Passage to read ▸

Replication
This service replicates data from an RDBMS to OpenSearch.
|
Impact on system performance Replication has a direct impact on system performance. In particular, the number of threads (Replication → Settings → Replication_Threads) and the interval (replicationInterval) play a role. The more jobs run in a short time, the higher the CPU load. This applies in particular if a lot of data is replicated. Although the replicationBlockSize has a positive effect on the replication duration, it also has a direct influence on the memory requirements of Apache Karaf. |
Preparation for data record updates
A few prerequisites should be created before setting up the replications. Replication requires a column with exclusively incrementing timestamps for each table (log as well as child log), as this timestamp is used to subsequently find new/updated data records. If different processes, servers, … log into the DB in parallel and therefore possibly with a time delay (even if only milliseconds), it can happen that individual data records are not displayed in the BPC because they are committed with a timestamp older than the latest replicated one.

To-do item ▸ Write the next part of the replication documentation, starting right after its last sentence. The records that follow have no connection to the replication documentation.

Text extracted from each page:

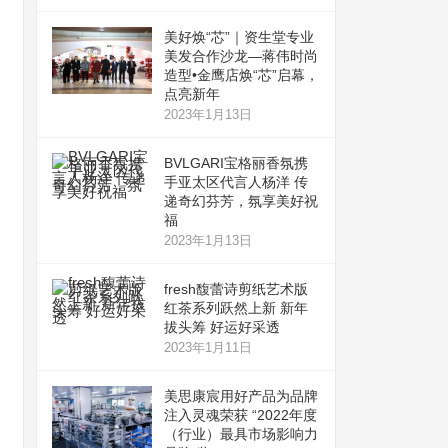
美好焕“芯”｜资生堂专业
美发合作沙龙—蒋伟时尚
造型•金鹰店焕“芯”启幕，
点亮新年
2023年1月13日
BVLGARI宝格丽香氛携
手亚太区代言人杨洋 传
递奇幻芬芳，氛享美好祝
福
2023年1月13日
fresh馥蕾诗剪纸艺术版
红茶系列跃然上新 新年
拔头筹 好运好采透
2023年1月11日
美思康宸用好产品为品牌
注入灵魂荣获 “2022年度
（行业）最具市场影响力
==
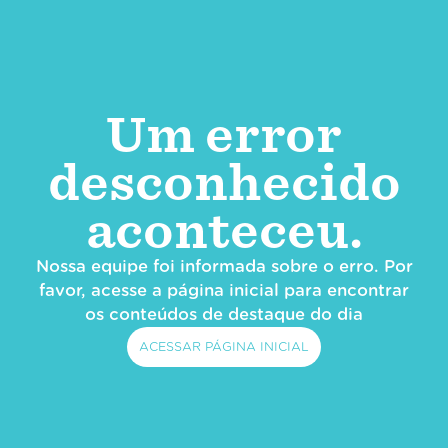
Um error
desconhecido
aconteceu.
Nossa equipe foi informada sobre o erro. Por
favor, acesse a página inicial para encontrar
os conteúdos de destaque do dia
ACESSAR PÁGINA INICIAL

Result of this task ▸
It is therefore recommended:
-
log not the server time of the logging server, but that of the DB server, as different process servers may have slightly different times
-
Ensure that this column is actually rewritten with every insert or update
Both can be done simply via an additional (hidden) column with default value and associated trigger. This has the advantage that nothing changes at all for the logging process)
Adding a technical TIMESTAMP column for replication
Oracle
For PM log and child log (without prefix) under Oracle, the procedure for creating then looks like this, for example:
--LOG:
--Add a column (with 6 decimal places of precision); set the default value for inserts to the current time in UTC (this eliminates the need for adjustments in the logging process)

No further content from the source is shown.